**Passage provided:**
--*--
Kent Monkman: Telling the truth through art
In the gospels, Jesus tells us to go into the world and spread the good news. This desire to convert non-Christians was distorted by popes and many Catholics in the 15th and 16th-centuries. The doctrine of discovery, papal bulls that legitimized colonization, were written with lots of religious justification.
In June, I went to an exhibit at the Denver Art Museum featuring 41 paintings by Cree artist Kent Monkman called History is Painted by the Victors. The paintings are stunning—colorful, detailed, action-filled, dramatic paintings telling stories of colonization, using the imagery of European-style paintings, reclaiming the narrative.
Though many of the paintings depict the horrors and violence of colonization by white settlers, Monkman’s commitment to justice and love seeps from the works. Monkman’s skill as a painter is incredible—the level of detail, human expression, drama, light, and color made me want to look at each painting for hours.
When European settlers came to the American West, they painted the landscapes they saw in mystical, sweeping representations—an overexaggeration that touched on fantasy. Albert Bierstadt’s paintings from the 1800s evoke towering fortresses of mountains that look like they came from a Disney movie. They are breathtaking, unblemished lands, heaven erupting out of the skies.

These works, though beautiful, mythologized the West and fostered the idea that these were empty lands open to European settlers. Monkman does a fantastic job at flipping this on its head—he recreates Bierstadt’s landscapes but includes Indigenous people and white settlers inhabiting them, creating “dialogues between different kinds of work across periods of time,” he said.
--*--
**Extracted information:**
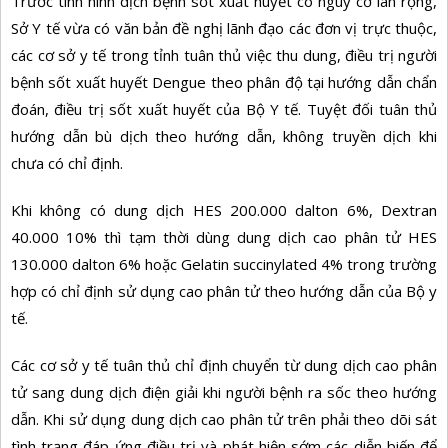
Trước tình hình dịch bệnh sốt xuất huyết có nguy cơ lan rộng,
Sở Y tế vừa có văn bản đề nghị lãnh đạo các đơn vị trực thuộc,
các cơ sở y tế trong tỉnh tuân thủ việc thu dung, điều trị người
bệnh sốt xuất huyết Dengue theo phân độ tại hướng dẫn chẩn
đoán, điều trị sốt xuất huyết của Bộ Y tế. Tuyệt đối tuân thủ
hướng dẫn bù dịch theo hướng dẫn, không truyền dịch khi
chưa có chỉ định.
Khi không có dung dịch HES 200.000 dalton 6%, Dextran
40.000 10% thì tạm thời dùng dung dịch cao phân tử HES
130.000 dalton 6% hoặc Gelatin succinylated 4% trong trường
hợp có chỉ định sử dụng cao phân tử theo hướng dẫn của Bộ y
tế.
Các cơ sở y tế tuân thủ chỉ định chuyển từ dung dịch cao phân
tử sang dung dịch điện giải khi người bệnh ra sốc theo hướng
dẫn. Khi sử dụng dung dịch cao phân tử trên phải theo dõi sát
tình trạng đáp ứng điều trị và phát hiện sớm các diễn biến để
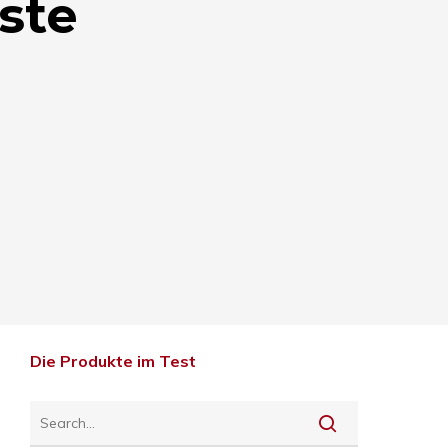
ste
Die Produkte im Test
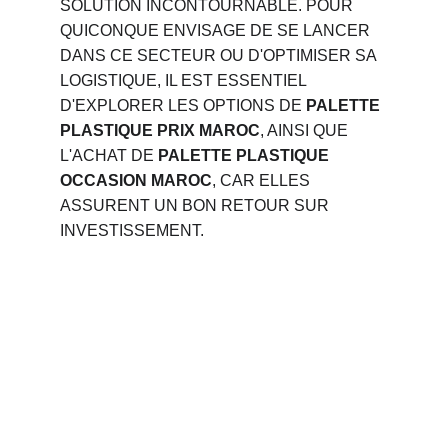
SOLUTION INCONTOURNABLE. POUR 
QUICONQUE ENVISAGE DE SE LANCER 
DANS CE SECTEUR OU D'OPTIMISER SA 
LOGISTIQUE, IL EST ESSENTIEL 
D'EXPLORER LES OPTIONS DE 
PALETTE 
PLASTIQUE PRIX MAROC
, AINSI QUE 
L'ACHAT DE 
PALETTE PLASTIQUE 
OCCASION MAROC
, CAR ELLES 
ASSURENT UN BON RETOUR SUR 
INVESTISSEMENT.
Phone 
: 
+212 694515050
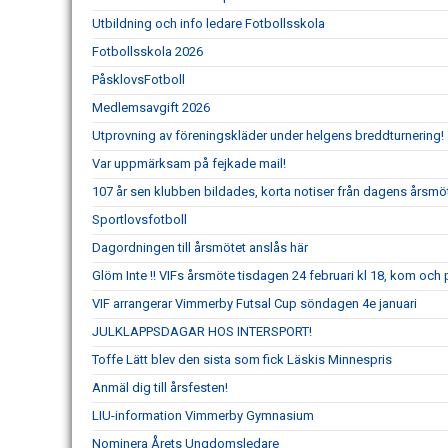
Utbildning och info ledare Fotbollsskola
Fotbollsskola 2026
PåsklovsFotboll
Medlemsavgift 2026
Utprovning av föreningskläder under helgens breddturnering!
Var uppmärksam på fejkade mail!
107 år sen klubben bildades, korta notiser från dagens årsmö
Sportlovsfotboll
Dagordningen till årsmötet anslås här
Glöm Inte !! VIFs årsmöte tisdagen 24 februari kl 18, kom och
VIF arrangerar Vimmerby Futsal Cup söndagen 4e januari
JULKLAPPSDAGAR HOS INTERSPORT!
Toffe Lätt blev den sista som fick Läskis Minnespris
Anmäl dig till årsfesten!
LIU-information Vimmerby Gymnasium
Nominera Årets Ungdomsledare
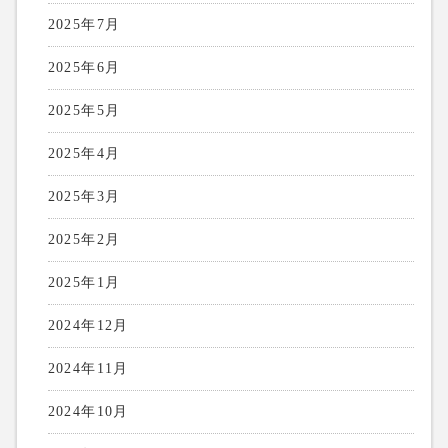
2025年7月
2025年6月
2025年5月
2025年4月
2025年3月
2025年2月
2025年1月
2024年12月
2024年11月
2024年10月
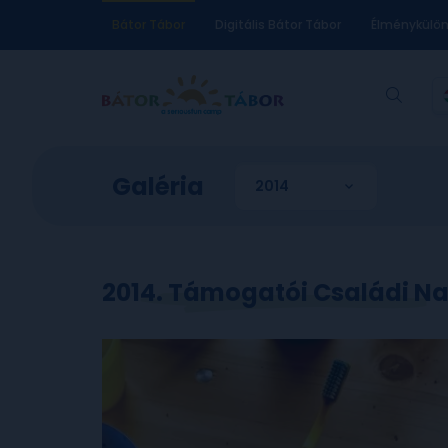
Bátor Tábor
Digitális Bátor Tábor
Élménykülö
Galéria
2014. Támogatói Családi N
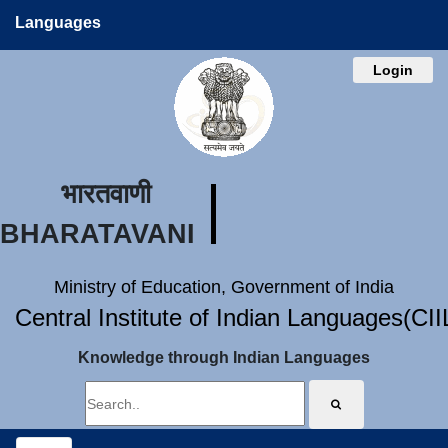
Languages
Login
भारतवाणी
BHARATAVANI
Ministry of Education, Government of India
Central Institute of Indian Languages(CI
Knowledge through Indian Languages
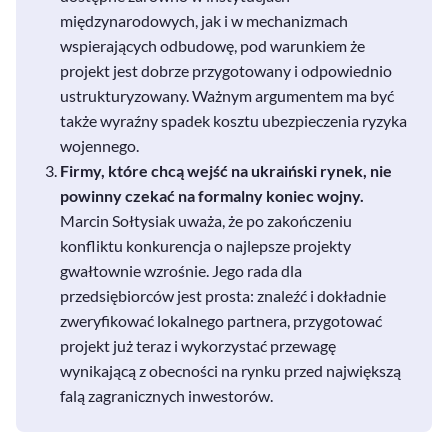
międzynarodowych, jak i w mechanizmach
wspierających odbudowę, pod warunkiem że
projekt jest dobrze przygotowany i odpowiednio
ustrukturyzowany. Ważnym argumentem ma być
także wyraźny spadek kosztu ubezpieczenia ryzyka
wojennego.
Firmy, które chcą wejść na ukraiński rynek, nie
powinny czekać na formalny koniec wojny.
Marcin Sołtysiak uważa, że po zakończeniu
konfliktu konkurencja o najlepsze projekty
gwałtownie wzrośnie. Jego rada dla
przedsiębiorców jest prosta: znaleźć i dokładnie
zweryfikować lokalnego partnera, przygotować
projekt już teraz i wykorzystać przewagę
wynikającą z obecności na rynku przed największą
falą zagranicznych inwestorów.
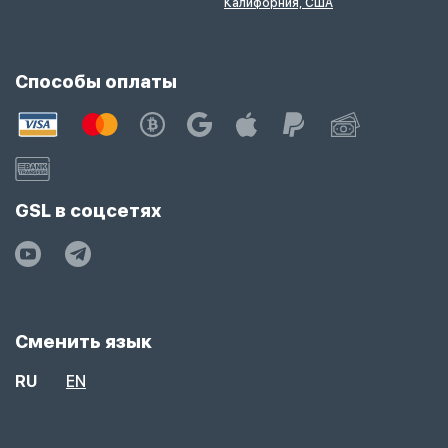
Калифорния, США
Способы оплаты
GSL в соцсетях
Сменить язык
RU
EN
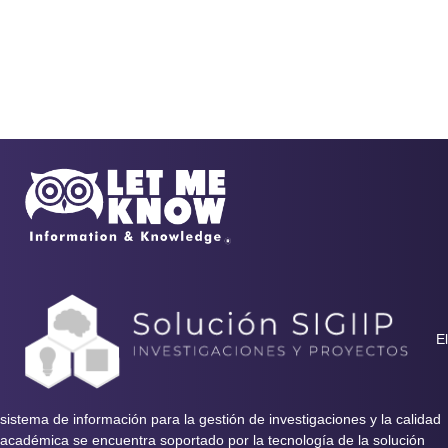
El
sistema de información para la gestión de investigaciones y la calidad
académica se encuentra soportado por la tecnología de la solución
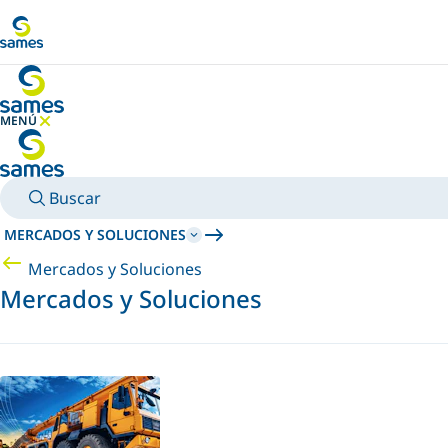
Ir al contenido principal
MENÚ
OCULTAR MENÚ
Buscar
MERCADOS Y SOLUCIONES
Mercados y Soluciones
Mercados y Soluciones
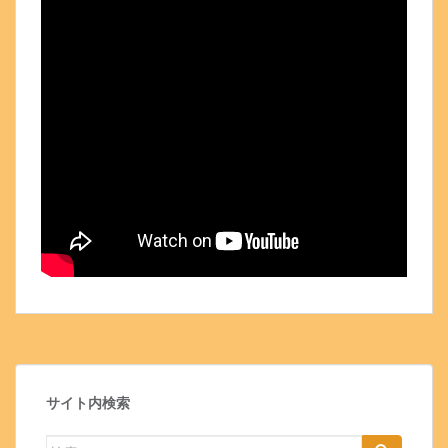
サイト内検索
検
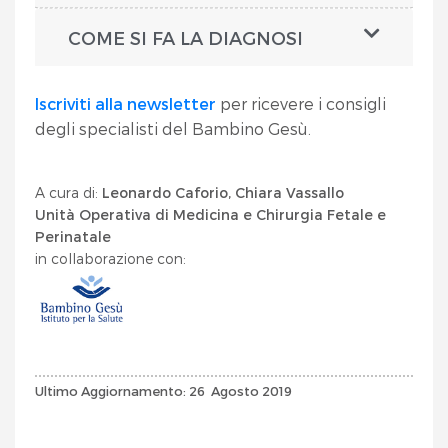
COME SI FA LA DIAGNOSI
Iscriviti alla newsletter
per ricevere i consigli
degli specialisti del Bambino Gesù.
A cura di:
Leonardo Caforio, Chiara Vassallo
Unità Operativa di Medicina e Chirurgia Fetale e
Perinatale
in collaborazione con:
Ultimo Aggiornamento: 26 Agosto 2019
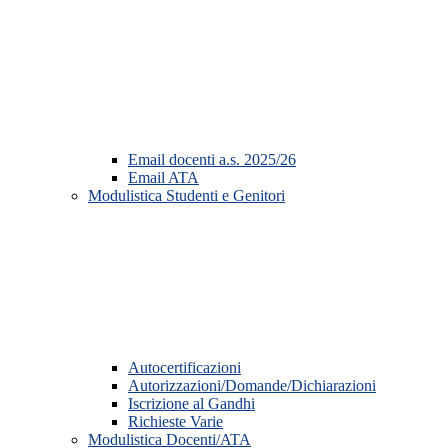
Email docenti a.s. 2025/26
Email ATA
Modulistica Studenti e Genitori
Autocertificazioni
Autorizzazioni/Domande/Dichiarazioni
Iscrizione al Gandhi
Richieste Varie
Modulistica Docenti/ATA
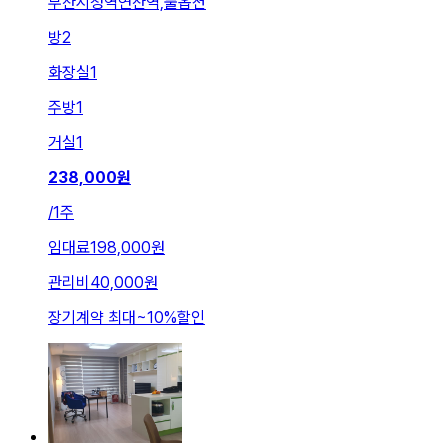
부산시청역연산역,풀옵션
방
2
화장실
1
주방
1
거실
1
238,000
원
/
1주
임대료
198,000원
관리비
40,000원
장기계약 최대
~
10
%
할인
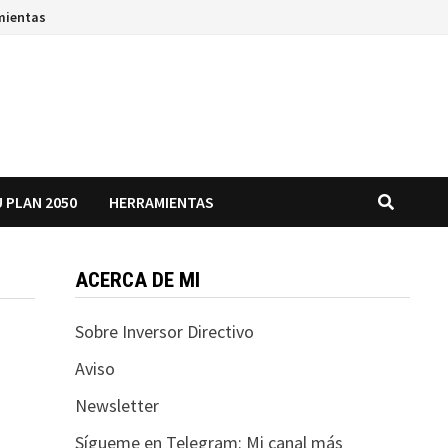
mientas
 PLAN 2050
HERRAMIENTAS
ACERCA DE MI
Sobre Inversor Directivo
Aviso
Newsletter
Sígueme en Telegram: Mi canal más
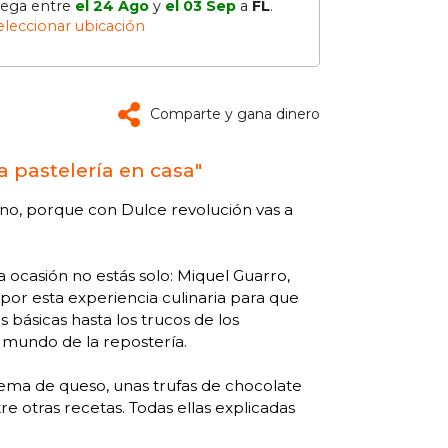
lega entre
el 24 Ago
y
el 03 Sep
a
FL
.
eleccionar ubicación
Comparte y gana dinero
a pastelería en casa"
orno, porque con Dulce revolución vas a
a ocasión no estás solo: Miquel Guarro,
 por esta experiencia culinaria para que
 básicas hasta los trucos de los
l mundo de la repostería.
ema de queso, unas trufas de chocolate
tre otras recetas. Todas ellas explicadas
--*--
**What you need to do:**
a. In the article on Kent Monkman, what is the title of the Denver Art Museum exhibit of his paintings?
b. Retype the article on Kent Monkman, starting at "In June, I went" and ending at "painting for hours.".
c. Write what comes next in the article on Kent Monkman, picking up after its final sentence.

**Responses:**
a. History is Painted by the Victors

b.
In June, I went to an exhibit at the Denver Art Museum featuring 41 paintings by Cree artist Kent Monkman called History is Painted by the Victors. The paintings are stunning—colorful, detailed, action-filled, dramatic paintings telling stories of colonization, using the imagery of European-style paintings, reclaiming the narrative.
Though many of the paintings depict the horrors and violence of colonization by white settlers, Monkman’s commitment to justice and love seeps from the works. Monkman’s skill as a painter is incredible—the level of detail, human expression, drama, light, and color made me want to look at each painting for hours.

c.
White artists in the 19th-century also painted Indigenous people who they encountered in North America. George Catlin, for example, painted portraits, such as “The White Cloud, Head Chief of the Iowas.” Monkman takes Catlin’s paintings—the people and dramatic scenes depicted in them—and reimagines them.
There’s a central recurring character in many of the paintings in the exhibit: Miss Chief Eagle Testickle, Monkman’s gender-fluid alter ego. She is muscular and wears black stiletto heels, traveling through time in the paintings, defending and rescuing her people from the violence of white settlers.
In his painting “The Scream,” white priests, nuns, and military officers kidnap Indigenous children. The children are wearing blue jeans and t-shirts. Some run away, others scream with their mothers clutching their limbs. The house in the background could be found in any neighborhood today, reminding us that this generational trauma continues to impact people and was not so long ago.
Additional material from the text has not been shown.